[Structured pose outputs]
━━━━━━━━━━

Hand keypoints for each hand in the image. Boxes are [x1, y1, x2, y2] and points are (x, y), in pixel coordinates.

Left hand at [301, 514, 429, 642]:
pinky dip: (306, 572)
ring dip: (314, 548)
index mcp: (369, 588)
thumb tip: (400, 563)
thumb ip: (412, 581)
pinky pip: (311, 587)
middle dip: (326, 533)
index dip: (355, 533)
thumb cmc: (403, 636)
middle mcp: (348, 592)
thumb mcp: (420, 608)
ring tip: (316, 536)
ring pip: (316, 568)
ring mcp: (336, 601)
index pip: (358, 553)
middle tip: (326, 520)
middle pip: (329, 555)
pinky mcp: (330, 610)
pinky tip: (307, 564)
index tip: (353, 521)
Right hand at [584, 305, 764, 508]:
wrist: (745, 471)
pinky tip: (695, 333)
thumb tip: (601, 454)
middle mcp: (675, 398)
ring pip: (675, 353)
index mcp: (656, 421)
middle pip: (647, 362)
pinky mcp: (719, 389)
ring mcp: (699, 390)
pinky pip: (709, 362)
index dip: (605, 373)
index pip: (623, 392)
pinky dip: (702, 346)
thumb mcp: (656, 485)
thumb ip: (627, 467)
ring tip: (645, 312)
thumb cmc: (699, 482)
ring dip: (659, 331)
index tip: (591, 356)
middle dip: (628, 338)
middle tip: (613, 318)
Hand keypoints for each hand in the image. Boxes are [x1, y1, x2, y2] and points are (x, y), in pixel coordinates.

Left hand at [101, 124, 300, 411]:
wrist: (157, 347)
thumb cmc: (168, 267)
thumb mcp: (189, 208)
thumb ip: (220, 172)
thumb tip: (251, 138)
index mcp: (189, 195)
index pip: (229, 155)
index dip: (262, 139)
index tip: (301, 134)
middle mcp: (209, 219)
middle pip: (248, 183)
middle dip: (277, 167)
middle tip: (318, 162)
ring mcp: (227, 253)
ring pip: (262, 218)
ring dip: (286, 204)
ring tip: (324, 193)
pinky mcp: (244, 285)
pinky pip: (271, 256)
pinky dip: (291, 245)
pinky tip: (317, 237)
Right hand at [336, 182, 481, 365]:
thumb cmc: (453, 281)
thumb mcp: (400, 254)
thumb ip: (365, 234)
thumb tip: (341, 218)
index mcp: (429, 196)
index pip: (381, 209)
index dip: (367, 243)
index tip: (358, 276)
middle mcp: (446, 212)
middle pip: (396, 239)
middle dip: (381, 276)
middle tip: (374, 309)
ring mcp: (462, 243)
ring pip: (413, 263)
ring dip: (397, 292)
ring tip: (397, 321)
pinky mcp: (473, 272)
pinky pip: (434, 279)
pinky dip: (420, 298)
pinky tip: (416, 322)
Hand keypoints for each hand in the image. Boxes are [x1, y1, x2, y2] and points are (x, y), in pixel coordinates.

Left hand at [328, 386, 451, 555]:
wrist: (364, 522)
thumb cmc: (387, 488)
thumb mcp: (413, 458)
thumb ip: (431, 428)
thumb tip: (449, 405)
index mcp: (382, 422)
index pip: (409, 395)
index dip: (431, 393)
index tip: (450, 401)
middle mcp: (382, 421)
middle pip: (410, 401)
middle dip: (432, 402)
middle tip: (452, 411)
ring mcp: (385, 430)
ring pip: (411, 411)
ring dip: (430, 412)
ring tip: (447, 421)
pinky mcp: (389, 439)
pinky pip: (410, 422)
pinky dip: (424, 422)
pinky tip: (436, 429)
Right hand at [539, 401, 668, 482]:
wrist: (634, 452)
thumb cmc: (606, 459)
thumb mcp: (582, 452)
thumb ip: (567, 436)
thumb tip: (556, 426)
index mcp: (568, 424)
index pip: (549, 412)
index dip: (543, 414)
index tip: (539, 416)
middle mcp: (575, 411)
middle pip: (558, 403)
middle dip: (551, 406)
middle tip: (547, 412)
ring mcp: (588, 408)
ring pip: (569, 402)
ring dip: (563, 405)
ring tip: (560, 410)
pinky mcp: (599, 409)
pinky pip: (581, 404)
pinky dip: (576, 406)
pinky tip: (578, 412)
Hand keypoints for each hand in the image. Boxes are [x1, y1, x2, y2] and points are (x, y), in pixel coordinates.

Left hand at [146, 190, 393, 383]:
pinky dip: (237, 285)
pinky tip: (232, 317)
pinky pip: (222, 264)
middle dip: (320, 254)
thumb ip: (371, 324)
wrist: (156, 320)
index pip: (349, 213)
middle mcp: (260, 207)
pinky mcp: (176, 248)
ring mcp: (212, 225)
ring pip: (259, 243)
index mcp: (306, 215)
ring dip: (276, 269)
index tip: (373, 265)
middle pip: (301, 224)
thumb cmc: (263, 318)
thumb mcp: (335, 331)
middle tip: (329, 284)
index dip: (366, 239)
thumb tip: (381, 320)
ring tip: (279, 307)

━━━━━━━━━━

** The problem **
Search the entries for "Right" and show every line that has it.

** Problem solution **
Right hand at [584, 305, 764, 508]:
Right hand at [336, 182, 481, 365]:
Right hand at [539, 401, 668, 482]:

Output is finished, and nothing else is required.